Shekhar has also continued to develop her identity as a performer. A multi-instrumentalist who has appeared as a pianist and saxophonist, she focused on the flute as her primary instrument while she was an undergraduate at UMich. Nathalie Joachim, now at Princeton, has become another key mentor: “Her career as a flutist, as a singer, as a composer has been quite influential to me — a lot of her work is also identity driven.”

Along with ethnicity, culture, and gender, Shekhar explores the personal experience of neurodiversity. In fact, a composition that proved to be pivotal, Quirkhead (2017) for soprano and string quartet, grapples with what it means to have obsessive-compulsive disorder. “I had never been so open about my identity,” remarks Shekhar, who wrote her own text for the piece. “This was the first time I used my music as a vehicle to understand myself better and to communicate who I am to other people.”

Yet another question about identity that interests Shekhar is her relationship to music history. This can involve the practice of sampling or quoting from past artists. Above the Fray (2020), which originated as a commission for the JACK Quartet and was expanded into a version for string orchestra, deconstructs cliches that have accrued around the Prelude to J.S. Bach’s Cello Suite No. 1. Here and in other works, Shekhar celebrates an affinity with György Ligeti and his liberating sense of humor.

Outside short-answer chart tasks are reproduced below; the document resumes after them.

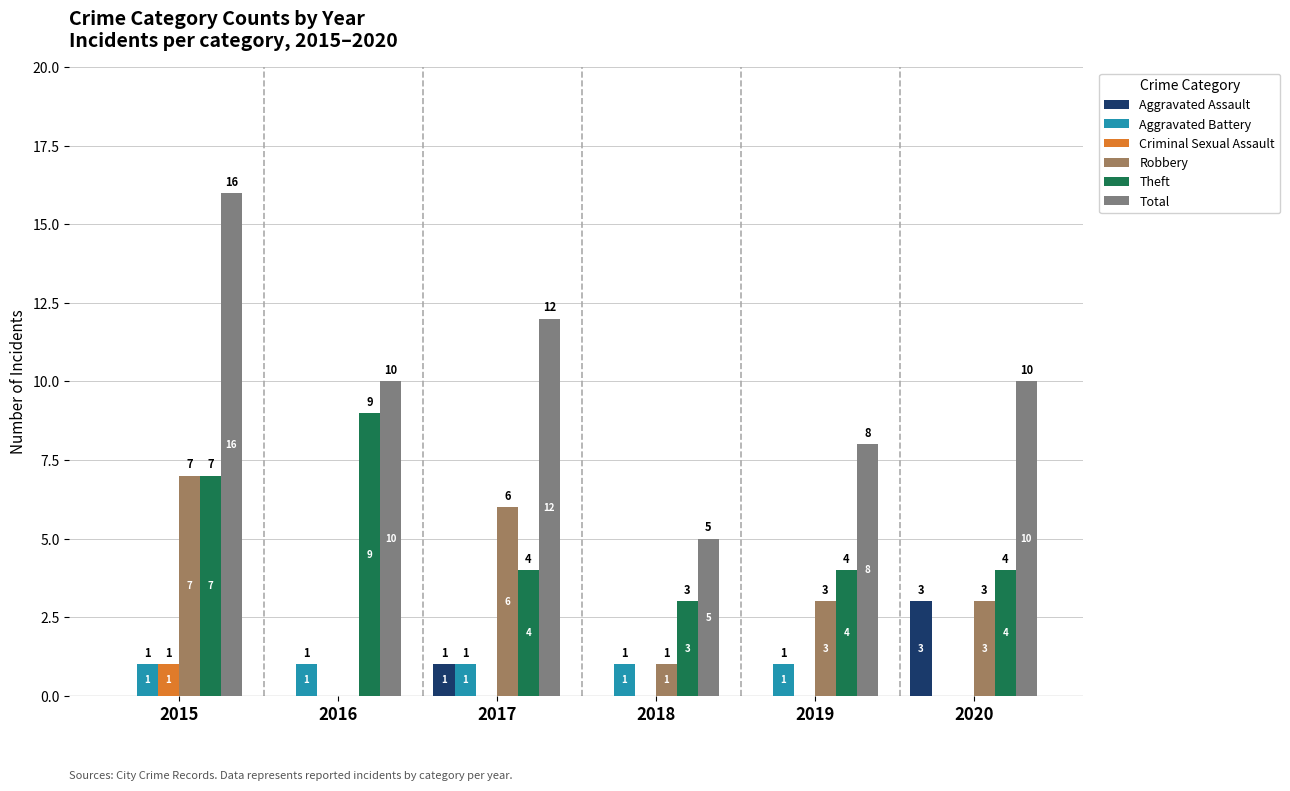

Reading left to right, transcribe all the data shown in this chart.

Aggravated Assault: 0	0	1	0	0	3
Aggravated Battery: 1	1	1	1	1	0
Criminal Sexual Assault: 1	0	0	0	0	0
Robbery: 7	0	6	1	3	3
Theft: 7	9	4	3	4	4
Total: 16	10	12	5	8	10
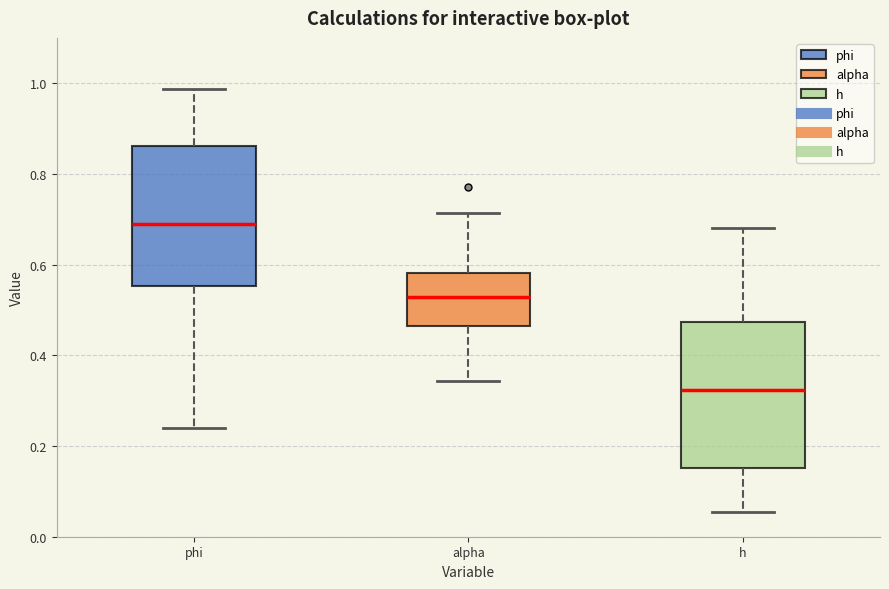

Reading left to right, read every box against the y-axis: the position of its median line, the range the box covers, and the ends of its whiskers. The values are not printed on the chart, so give them approximately, as read against the axis.

phi: median 0.70, box 0.56 to 0.86, whiskers 0.24 to 0.98
alpha: median 0.52, box 0.46 to 0.58, whiskers 0.34 to 0.72
h: median 0.32, box 0.16 to 0.48, whiskers 0.06 to 0.68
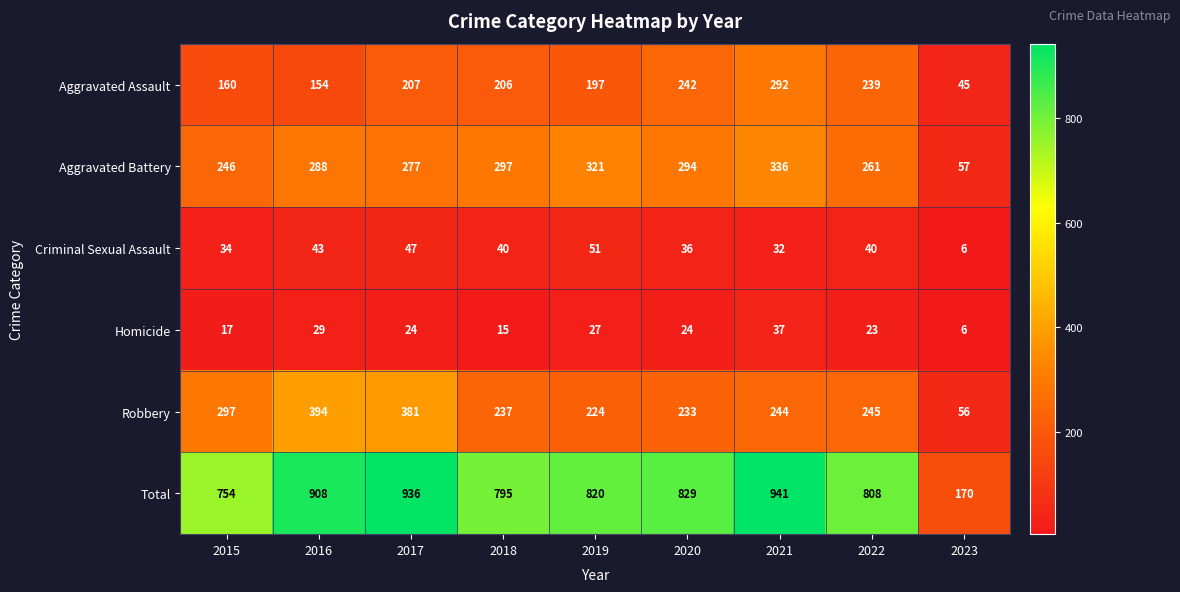

True or false: Total has a value of 1299 at 2020.

False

Above the Fray emerged as a pandemic project. In the period when traditional live concerts could take place only rarely, Shekhar also began experimenting with electronic and video idioms. Turn Your Feet Around (2021) for sinfonietta and electronics, is a tribute to Gloria Estefan that reworks one of her hits from the late 1980s, celebrates trying to connect again “to our physical bodies” while exploring “beauty standards around the world.”

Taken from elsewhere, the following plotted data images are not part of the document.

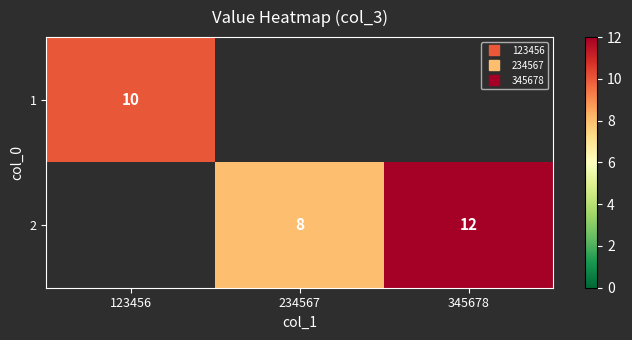

At how many categories does at least one series exceed 11?

1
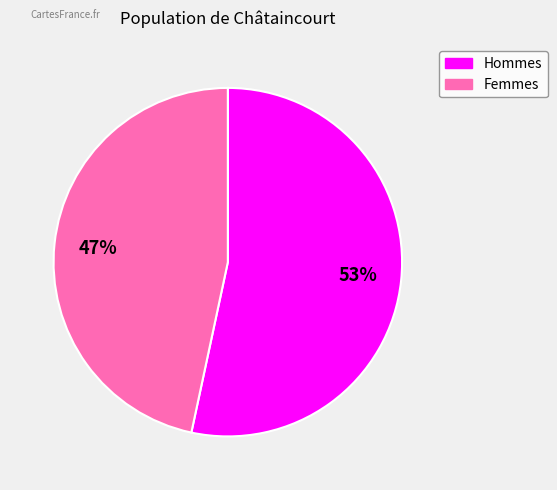

To the nearest percent, what is the average slice percentage?

50%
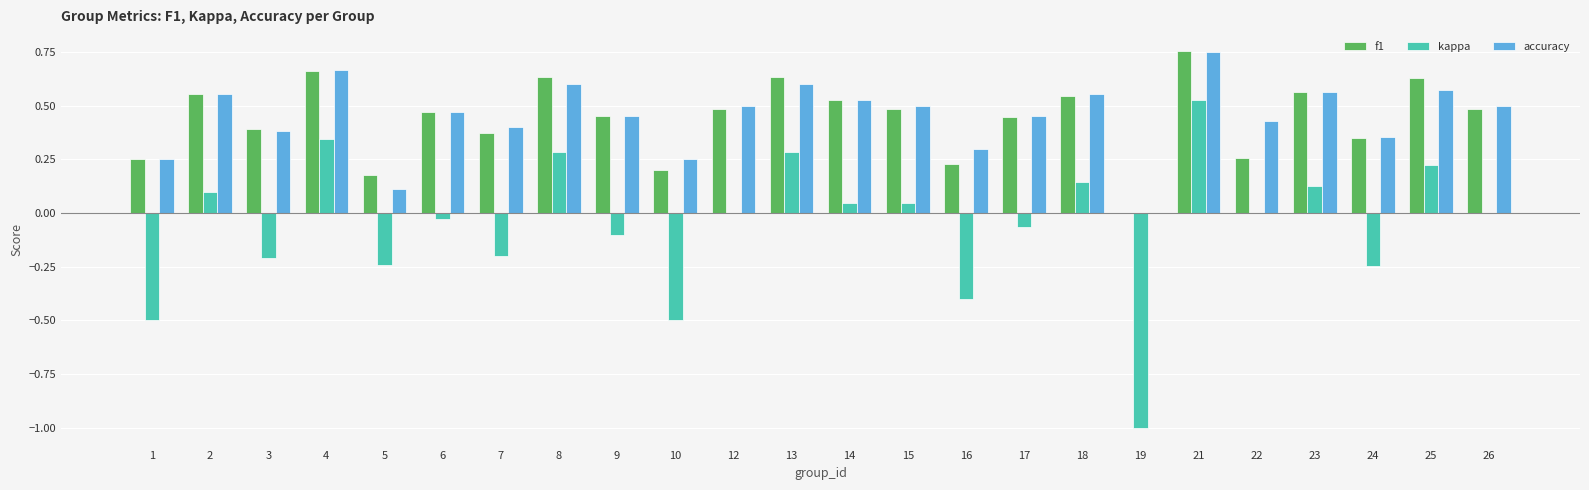

The value of accuracy at 10 is 0.2. True or false?

True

Looking ahead to her next orchestral piece, another collaboration with the NY Philharmonic, Shekhar is continuing to explore how musical reference marks from the past can be creatively reassessed to make sense of our current predicament. She decided to home in on the Stabat Mater chant for the medieval prayer “about the grief of mothers.” Says Shekhar: “It’s a Catholic hymn, but I’m not Catholic. And I’m not a mother. So I’m approaching it as an outsider…There are many different kinds of mothers: pet mothers, plant mothers, mothers who were never able to bear a child. So this is a piece about what it might mean to be a mother — everybody has their own experience.”